Agama mengajarkan kita agar dengan lapang dada memberi maaf kepada orang yang berbuat salah.Bagaimana pun juga manusia sering lupa dan khilaf..Memberi maaf kepada orang atas ketidaksengajaannya adalah keutamaan buat orang yang sempat tersakiti. Dan memberi maaf atas tindakan buruk orang lain juga sebuah keutamaan jika itu bisa dilakukan.Rasulallah mengajarkan kepada kita untuk senantiasa bersifat pemaaf.Memberi maaf bukanlah menunjukkan seseorang itu lemah atau tidak mampu membalas. Suka memaafkan justru menunjukkan sifat keutamaan dan kemuliaan seseorang karena ia belajar dari sifat Allah yang Maha Pemaaf dan Maha Pengampun seberapa besar pun kesalahan yang pernah dilakukan hamba-Nya. Sikap pemaaf menunjukkan seseorang memilih jalan yang dekat dengan keridhoan Allah ketika sebenarnya dia bisa menuntut balas atas kesalahan orang lain.
Banyak orang berkata ” Meminta maaf dan memaafkan orang lain mudah diucapkan ,tapi sulit dilakukan ”
Benar, memang hal tersebut tidak mudah dan butuh perjuangan sampai Allah membantu kita mudah melakukannya dalam keseharian. Tips sederhananya adalah biasakan segera meminta maaf atas apapun yang kita rasa tidak tepat. Dengan meminta maaf, kita sebenarnya sedang menyelamatkan diri kita dan berusaha menghapus kesalahan yang telah terjadi.

* _TUGAS ANDA_:
**a)** Ketik ulang bagian teks bacaan tentang memaafkan, yaitu bagian yang diawali dengan kata-kata yang memuat "Agama mengajarkan kita" dan diakhiri dengan "kesalahan orang lain.".
**b)** Lanjutkan teks bacaan tentang memaafkan, mulai setelah kalimat terakhirnya.

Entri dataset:
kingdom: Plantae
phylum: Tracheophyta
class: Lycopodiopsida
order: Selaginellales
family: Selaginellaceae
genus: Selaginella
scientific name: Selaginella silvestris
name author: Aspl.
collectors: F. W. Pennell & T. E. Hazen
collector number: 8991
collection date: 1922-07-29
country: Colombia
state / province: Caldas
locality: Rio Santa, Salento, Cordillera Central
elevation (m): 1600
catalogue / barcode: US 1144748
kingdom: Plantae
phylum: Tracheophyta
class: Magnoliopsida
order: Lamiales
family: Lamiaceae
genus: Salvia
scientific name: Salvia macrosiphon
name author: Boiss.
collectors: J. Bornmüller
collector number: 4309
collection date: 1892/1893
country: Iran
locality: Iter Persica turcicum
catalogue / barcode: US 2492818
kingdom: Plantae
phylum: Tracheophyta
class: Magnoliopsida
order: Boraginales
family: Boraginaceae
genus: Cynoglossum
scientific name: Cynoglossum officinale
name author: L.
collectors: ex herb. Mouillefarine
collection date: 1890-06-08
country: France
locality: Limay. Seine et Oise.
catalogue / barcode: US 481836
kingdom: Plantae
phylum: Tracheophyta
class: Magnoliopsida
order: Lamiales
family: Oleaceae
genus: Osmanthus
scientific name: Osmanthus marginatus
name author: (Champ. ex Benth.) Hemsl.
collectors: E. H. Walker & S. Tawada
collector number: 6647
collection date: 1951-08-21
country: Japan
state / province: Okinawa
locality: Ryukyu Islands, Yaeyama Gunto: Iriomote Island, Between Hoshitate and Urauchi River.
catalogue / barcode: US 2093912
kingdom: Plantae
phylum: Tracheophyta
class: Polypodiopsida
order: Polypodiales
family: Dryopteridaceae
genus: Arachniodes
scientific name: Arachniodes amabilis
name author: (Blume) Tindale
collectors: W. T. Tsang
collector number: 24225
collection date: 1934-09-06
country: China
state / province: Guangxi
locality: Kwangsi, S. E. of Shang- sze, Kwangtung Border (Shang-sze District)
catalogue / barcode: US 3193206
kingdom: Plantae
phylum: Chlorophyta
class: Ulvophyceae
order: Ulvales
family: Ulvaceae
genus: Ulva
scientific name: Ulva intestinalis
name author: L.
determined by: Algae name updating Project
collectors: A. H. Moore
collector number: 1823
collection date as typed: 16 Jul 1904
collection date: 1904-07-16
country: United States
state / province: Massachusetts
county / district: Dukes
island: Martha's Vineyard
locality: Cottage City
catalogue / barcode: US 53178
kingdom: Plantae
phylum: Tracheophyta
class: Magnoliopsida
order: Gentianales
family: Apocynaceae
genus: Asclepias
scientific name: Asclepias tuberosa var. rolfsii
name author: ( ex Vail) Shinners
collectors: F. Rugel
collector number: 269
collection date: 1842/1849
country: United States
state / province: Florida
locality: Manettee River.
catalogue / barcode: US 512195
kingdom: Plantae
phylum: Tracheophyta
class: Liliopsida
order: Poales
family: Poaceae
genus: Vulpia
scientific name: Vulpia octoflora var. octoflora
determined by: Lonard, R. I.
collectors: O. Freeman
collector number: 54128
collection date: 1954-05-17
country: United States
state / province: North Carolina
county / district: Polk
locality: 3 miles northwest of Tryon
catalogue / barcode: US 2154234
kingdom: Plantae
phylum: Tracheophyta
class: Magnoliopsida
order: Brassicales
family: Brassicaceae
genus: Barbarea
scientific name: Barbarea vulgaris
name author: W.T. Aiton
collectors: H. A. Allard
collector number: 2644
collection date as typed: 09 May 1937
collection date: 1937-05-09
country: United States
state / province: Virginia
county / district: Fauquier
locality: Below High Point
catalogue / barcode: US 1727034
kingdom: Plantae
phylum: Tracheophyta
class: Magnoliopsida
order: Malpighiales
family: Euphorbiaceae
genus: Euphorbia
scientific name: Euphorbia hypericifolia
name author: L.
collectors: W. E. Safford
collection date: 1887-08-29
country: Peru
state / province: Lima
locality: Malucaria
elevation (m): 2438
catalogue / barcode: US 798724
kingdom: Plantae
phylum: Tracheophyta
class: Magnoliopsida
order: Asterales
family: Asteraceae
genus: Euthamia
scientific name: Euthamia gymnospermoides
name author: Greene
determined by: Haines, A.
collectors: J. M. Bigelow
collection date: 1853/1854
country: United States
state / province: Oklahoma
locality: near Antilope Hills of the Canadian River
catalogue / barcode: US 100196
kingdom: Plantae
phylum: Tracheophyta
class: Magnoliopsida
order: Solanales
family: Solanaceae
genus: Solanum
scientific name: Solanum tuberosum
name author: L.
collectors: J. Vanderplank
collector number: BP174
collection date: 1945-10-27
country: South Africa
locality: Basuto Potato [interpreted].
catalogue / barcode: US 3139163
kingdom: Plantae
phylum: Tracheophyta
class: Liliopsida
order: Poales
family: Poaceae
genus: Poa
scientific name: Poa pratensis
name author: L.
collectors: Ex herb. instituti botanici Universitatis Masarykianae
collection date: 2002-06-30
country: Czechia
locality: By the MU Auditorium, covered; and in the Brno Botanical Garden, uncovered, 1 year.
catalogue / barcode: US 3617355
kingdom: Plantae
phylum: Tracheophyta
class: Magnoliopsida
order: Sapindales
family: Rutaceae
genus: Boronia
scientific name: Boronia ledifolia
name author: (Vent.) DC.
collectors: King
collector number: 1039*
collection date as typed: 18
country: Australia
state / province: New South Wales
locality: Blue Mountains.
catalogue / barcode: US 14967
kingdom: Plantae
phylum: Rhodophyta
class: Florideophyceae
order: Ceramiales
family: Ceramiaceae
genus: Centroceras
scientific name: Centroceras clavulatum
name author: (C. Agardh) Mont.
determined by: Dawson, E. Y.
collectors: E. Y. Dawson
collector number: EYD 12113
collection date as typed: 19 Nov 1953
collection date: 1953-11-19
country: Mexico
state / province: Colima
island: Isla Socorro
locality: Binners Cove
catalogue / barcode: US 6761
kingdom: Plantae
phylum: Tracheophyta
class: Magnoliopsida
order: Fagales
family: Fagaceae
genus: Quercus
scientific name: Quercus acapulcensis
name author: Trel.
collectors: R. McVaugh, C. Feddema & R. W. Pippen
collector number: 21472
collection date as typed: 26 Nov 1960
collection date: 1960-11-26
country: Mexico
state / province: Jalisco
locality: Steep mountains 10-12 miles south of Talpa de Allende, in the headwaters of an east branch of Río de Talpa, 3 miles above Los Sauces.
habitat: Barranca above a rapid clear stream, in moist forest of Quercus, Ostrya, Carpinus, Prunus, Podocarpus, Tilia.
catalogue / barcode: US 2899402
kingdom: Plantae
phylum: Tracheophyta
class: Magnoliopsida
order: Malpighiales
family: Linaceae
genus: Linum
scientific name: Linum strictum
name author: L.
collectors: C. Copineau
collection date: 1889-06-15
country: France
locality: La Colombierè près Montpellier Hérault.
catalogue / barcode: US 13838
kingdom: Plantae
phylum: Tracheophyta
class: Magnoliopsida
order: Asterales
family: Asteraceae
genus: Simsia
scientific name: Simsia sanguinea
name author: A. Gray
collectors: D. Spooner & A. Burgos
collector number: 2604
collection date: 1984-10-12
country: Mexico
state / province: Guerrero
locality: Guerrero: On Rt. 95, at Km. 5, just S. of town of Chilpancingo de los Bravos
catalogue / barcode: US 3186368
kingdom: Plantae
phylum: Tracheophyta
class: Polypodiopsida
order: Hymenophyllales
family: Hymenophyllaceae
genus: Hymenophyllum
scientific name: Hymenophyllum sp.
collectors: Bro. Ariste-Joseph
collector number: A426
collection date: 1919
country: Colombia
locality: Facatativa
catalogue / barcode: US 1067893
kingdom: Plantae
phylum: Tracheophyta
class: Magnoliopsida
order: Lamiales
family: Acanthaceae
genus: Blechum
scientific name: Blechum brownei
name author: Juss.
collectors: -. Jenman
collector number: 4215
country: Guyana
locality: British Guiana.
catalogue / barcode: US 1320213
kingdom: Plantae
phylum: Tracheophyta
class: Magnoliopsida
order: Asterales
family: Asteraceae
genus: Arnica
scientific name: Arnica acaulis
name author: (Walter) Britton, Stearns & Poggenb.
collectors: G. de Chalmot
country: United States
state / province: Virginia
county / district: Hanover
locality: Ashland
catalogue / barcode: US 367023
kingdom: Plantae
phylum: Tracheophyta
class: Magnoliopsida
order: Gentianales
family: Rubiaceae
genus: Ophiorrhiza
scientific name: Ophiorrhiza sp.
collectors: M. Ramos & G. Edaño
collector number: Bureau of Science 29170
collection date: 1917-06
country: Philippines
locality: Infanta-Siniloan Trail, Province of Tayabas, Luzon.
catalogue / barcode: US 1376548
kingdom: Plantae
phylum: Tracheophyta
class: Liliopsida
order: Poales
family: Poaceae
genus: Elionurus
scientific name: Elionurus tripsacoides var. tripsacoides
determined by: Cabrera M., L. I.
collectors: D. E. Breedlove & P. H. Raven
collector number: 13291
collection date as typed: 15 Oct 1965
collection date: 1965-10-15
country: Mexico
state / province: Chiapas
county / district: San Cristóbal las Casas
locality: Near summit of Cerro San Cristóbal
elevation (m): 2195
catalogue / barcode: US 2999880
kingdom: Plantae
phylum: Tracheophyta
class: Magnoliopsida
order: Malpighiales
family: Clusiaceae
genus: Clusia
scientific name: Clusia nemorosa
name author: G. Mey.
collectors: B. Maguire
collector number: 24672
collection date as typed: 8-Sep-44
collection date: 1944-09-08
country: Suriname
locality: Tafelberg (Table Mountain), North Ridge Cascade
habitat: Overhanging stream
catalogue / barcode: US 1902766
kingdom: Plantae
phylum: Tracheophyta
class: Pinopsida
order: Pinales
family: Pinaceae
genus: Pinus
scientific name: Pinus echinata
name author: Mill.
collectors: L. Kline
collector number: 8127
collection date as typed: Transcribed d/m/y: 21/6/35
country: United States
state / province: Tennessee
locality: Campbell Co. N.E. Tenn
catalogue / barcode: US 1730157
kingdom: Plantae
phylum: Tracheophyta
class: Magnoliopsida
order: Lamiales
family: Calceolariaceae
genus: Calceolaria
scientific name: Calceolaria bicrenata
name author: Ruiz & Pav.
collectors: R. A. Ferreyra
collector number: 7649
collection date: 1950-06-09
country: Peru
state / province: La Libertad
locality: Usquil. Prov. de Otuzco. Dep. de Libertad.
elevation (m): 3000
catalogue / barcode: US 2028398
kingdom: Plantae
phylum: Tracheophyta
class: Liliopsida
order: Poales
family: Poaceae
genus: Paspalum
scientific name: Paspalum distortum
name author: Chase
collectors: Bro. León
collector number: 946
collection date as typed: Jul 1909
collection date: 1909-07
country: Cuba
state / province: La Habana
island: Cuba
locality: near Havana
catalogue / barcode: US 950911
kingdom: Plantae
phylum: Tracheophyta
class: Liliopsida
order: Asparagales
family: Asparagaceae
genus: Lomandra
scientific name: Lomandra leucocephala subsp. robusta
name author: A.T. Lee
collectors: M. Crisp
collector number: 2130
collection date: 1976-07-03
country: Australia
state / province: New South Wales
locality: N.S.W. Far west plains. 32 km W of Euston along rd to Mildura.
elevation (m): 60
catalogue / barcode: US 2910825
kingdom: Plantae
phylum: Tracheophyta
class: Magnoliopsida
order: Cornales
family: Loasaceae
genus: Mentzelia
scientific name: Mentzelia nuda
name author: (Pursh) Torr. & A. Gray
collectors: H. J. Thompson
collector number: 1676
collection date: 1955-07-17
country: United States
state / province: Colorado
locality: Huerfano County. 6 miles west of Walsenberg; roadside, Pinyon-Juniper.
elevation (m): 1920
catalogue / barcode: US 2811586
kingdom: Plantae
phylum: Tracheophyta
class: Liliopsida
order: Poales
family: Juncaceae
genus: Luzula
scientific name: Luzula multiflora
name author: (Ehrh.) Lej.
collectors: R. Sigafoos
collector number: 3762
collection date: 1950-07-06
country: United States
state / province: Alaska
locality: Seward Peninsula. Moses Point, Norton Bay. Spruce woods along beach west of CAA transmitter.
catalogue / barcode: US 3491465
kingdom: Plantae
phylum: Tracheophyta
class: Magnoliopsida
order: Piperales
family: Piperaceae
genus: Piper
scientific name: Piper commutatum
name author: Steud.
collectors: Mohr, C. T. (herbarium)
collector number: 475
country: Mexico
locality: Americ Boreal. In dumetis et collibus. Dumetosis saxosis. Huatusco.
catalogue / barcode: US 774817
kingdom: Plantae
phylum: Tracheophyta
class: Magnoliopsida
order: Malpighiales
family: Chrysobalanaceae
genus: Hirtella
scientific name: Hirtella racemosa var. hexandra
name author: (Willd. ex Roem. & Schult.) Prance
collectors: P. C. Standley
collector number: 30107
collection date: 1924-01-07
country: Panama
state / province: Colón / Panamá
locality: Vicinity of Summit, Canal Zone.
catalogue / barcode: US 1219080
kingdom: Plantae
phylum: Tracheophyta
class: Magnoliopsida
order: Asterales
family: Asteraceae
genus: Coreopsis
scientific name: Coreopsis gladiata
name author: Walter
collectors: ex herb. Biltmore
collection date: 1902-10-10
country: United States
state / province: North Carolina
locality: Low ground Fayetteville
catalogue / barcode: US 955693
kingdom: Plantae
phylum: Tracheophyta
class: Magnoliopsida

* _JAWABAN LATIHAN_:
**a)**
Agama mengajarkan kita agar dengan lapang dada memberi maaf kepada orang yang berbuat salah.Bagaimana pun juga manusia sering lupa dan khilaf..Memberi maaf kepada orang atas ketidaksengajaannya adalah keutamaan buat orang yang sempat tersakiti. Dan memberi maaf atas tindakan buruk orang lain juga sebuah keutamaan jika itu bisa dilakukan.Rasulallah mengajarkan kepada kita untuk senantiasa bersifat pemaaf.Memberi maaf bukanlah menunjukkan seseorang itu lemah atau tidak mampu membalas. Suka memaafkan justru menunjukkan sifat keutamaan dan kemuliaan seseorang karena ia belajar dari sifat Allah yang Maha Pemaaf dan Maha Pengampun seberapa besar pun kesalahan yang pernah dilakukan hamba-Nya. Sikap pemaaf menunjukkan seseorang memilih jalan yang dekat dengan keridhoan Allah ketika sebenarnya dia bisa menuntut balas atas kesalahan orang lain.

**b)**
Terimakasih pak Indra Martha Rusmana ..tulisan bapak sangat menginspirasi..
Assalamualaikum pak ..
Saya mardiana atikah,
Memaafkan bukan suatu hal mudah dilakukan, kadang walaupun kita dimulut sudah memaafkan tapi hati ini sering kali berkebelakangan. Ada rasa dimana orang yang menyakiti kita harus merasaan apa yang kita rasakan kadang kita sebut hal tersebut dendam. Sisi negatif dari dalam diri kita menginginkan orang yang menyakiti kita merasakan sakit yang lebih dari apa yang kita rasakan. Kadang kita yang merasa tersakiti akan melakukan cara apapun agar orang yang manyakiti kita merasakan hal yang sama.
Sering kali kita menyakiti perasaan orang lain tanpa kita sadari, namun ketika kita sadar telah menyakiti perasaan orang lain kita pun sulit untuk meminta maaf. Kata “maaf” satu kata dan bisa mengubah banyak hal. Maaf yang tulus adalah dengan tidak mengulangi kesalahan yang sama. Seiring berjalannya waktu luka hati tidak akan langsung pulih. Namun menurut saya balas dendam terbaik adalah dengan tetep berlaku baik kepada orang yang telah menyakiti kita.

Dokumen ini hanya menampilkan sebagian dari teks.